◆ Prompt: Can you carry the article on what makes PDF files so large forward from its last sentence?

*** Text ***

You save a one-page document as a PDF and find it's 8MB. Or a 20-page report turns out to be 50MB. Where is all that data hiding? This article breaks down exactly what lives inside a PDF file and what drives its size.
Contents
What's Inside a PDF File
A PDF isn't just a picture of a page — it's a structured container holding several distinct types of data:
- Raster images — Photographs, screenshots, and scanned content stored as pixel grids
- Vector graphics — Charts, diagrams, logos, and illustrations stored as mathematical paths
- Text and fonts — The actual text content plus embedded font files so it displays correctly
- Metadata — Author name, creation date, software used, revision history
- Annotations and form fields — Comments, highlights, fillable fields
- Thumbnails and preview data — Small page previews some PDF creators embed
Images: The Biggest Culprit
By a wide margin, embedded raster images are the largest contributor to PDF file size. A single high-resolution photograph taken on a modern smartphone can be 5–15MB when embedded at full resolution in a PDF.
The problem is that many applications (Microsoft Word, Google Docs, Apple Pages) embed images at their full, original resolution when exporting to PDF, even if the document only displays them at a small size. The image data is there in full — the PDF just scales it down visually.
Scanned PDFs are particularly large because every single page is a full-resolution raster image. A 20-page scanned document could easily be 40–80MB before any compression.
Fonts and Text
Text itself is very compact — a novel in plain text is only about 1MB. But PDFs often embed entire font files to ensure the document looks exactly the same on every device. A single professional font family file can be 200–500KB, and complex documents may embed several fonts.

*** End of Text ***
*** Extracted entries ***

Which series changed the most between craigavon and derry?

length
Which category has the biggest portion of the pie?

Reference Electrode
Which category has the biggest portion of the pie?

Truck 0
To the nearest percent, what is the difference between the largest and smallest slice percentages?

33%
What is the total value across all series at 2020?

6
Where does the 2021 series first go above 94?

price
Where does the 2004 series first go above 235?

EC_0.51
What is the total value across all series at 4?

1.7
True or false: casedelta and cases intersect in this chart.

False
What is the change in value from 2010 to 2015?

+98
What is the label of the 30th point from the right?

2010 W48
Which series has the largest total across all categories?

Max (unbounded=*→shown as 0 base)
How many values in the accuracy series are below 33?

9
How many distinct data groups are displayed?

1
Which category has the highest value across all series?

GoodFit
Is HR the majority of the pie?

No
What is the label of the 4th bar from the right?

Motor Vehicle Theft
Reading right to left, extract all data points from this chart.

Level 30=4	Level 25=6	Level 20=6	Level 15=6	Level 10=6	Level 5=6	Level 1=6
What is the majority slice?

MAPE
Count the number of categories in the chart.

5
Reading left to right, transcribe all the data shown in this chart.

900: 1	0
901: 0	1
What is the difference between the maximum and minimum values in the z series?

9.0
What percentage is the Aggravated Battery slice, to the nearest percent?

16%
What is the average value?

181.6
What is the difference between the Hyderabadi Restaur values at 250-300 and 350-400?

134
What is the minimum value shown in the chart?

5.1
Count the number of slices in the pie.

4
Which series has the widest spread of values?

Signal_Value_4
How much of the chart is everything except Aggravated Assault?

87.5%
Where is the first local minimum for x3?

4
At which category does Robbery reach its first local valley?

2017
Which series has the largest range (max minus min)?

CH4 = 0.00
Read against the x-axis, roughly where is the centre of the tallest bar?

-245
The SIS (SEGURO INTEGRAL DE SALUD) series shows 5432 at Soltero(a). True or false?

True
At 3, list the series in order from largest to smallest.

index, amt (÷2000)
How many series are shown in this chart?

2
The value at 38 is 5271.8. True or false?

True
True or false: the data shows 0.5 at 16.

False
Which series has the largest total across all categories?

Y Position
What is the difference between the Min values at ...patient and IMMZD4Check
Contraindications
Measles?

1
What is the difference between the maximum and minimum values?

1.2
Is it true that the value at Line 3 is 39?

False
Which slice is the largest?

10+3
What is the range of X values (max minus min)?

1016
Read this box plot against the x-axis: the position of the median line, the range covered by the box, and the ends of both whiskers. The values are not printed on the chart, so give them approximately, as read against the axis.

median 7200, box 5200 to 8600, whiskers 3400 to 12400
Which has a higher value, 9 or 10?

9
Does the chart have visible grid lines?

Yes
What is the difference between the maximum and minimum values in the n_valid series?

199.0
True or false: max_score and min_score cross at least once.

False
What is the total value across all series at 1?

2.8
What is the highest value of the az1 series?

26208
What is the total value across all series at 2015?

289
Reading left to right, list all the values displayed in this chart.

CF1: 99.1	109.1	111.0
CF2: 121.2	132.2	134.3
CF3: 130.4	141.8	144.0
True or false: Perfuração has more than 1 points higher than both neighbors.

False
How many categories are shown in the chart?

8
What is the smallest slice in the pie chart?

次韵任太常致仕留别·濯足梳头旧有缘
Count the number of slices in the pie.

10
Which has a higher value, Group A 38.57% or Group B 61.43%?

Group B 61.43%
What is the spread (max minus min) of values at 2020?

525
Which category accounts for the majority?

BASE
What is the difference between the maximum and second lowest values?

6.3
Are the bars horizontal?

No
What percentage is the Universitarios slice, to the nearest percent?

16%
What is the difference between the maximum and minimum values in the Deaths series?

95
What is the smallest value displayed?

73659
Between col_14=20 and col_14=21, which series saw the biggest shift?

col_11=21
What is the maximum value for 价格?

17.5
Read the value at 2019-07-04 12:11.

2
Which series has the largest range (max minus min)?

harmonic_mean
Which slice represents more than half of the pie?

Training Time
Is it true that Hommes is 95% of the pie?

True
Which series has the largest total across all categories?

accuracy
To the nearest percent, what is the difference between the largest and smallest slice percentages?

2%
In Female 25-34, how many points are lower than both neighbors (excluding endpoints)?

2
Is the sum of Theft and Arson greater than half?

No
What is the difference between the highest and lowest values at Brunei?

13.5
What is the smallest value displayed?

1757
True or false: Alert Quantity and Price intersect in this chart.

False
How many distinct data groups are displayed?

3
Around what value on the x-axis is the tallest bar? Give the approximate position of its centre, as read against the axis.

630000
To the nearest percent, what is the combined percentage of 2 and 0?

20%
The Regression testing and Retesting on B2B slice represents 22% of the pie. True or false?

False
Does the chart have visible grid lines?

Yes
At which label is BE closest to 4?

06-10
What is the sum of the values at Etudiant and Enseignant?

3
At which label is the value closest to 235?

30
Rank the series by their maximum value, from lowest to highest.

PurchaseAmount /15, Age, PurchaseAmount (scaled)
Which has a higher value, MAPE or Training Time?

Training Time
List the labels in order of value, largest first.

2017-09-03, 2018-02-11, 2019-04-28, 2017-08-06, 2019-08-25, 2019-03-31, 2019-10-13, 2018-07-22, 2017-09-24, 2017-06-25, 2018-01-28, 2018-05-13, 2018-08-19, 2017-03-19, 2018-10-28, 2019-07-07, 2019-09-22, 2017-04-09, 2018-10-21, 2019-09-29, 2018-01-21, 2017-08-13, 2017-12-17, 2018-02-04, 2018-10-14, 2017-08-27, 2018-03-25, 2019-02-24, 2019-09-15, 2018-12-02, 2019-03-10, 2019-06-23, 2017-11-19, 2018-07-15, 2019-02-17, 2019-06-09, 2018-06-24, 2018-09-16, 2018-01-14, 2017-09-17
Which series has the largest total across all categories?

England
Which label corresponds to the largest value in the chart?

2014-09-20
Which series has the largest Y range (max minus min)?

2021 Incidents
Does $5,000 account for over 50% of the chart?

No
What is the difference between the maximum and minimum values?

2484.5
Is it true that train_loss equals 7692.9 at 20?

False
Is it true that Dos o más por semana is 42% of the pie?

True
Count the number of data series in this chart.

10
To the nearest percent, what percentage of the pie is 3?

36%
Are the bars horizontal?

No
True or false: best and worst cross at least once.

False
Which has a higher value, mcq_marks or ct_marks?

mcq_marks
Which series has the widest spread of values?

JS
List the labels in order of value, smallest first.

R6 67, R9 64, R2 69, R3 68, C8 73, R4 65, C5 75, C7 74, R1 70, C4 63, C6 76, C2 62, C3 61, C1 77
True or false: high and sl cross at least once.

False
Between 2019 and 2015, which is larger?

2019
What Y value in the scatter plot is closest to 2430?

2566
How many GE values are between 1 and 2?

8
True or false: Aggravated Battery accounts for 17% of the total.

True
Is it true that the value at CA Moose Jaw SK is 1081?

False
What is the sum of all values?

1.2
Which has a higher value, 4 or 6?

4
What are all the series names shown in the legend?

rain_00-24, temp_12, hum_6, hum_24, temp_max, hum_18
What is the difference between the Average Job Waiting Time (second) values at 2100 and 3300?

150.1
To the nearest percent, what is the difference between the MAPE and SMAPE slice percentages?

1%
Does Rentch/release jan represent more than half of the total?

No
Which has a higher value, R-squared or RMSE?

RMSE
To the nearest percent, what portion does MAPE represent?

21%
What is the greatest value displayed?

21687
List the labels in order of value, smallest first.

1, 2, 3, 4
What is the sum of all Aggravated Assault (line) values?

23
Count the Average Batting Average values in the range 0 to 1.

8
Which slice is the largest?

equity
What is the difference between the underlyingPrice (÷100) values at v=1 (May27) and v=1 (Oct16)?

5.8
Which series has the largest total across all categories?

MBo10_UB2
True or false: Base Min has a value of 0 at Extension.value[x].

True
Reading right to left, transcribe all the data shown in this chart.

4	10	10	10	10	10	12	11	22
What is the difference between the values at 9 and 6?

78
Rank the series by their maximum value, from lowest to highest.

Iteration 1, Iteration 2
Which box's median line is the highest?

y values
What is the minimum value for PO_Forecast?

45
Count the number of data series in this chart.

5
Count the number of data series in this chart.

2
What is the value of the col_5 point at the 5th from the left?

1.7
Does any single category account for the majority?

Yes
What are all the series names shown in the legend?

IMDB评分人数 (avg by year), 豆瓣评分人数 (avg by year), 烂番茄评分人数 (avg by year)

*** End of Extracted entries ***

◆ Response for this exercise:
Most modern PDF creators use "font subsetting" — only embedding the characters actually used in the document rather than the entire font. This significantly reduces font-related bloat.
Metadata and Hidden Data
PDF files can carry a surprising amount of invisible data:
- Author and company names, creation software, and revision timestamps
- Multiple revisions of content that have been "deleted" but are still stored in the file
- Color profile data (ICC profiles) for accurate print color reproduction
- Thumbnail images of each page for quick preview rendering
- JavaScript for interactive PDFs
While metadata alone rarely accounts for more than a few hundred KB, removing unnecessary data as part of optimization can add up across a large document.
How to Reduce Each Component
- Images: Use a PDF compressor like compress-pdf.cc to resample embedded images at a lower resolution without affecting text or vectors.
- Fonts: Most modern PDF compressors handle font subsetting automatically. If your creator application has an option to subset fonts, enable it.
- Metadata: PDF optimization tools can strip unnecessary metadata. For most users, a standard compressor handles this.
- Scanned pages: A PDF compressor is particularly effective here — scanned pages are pure images and compress very well.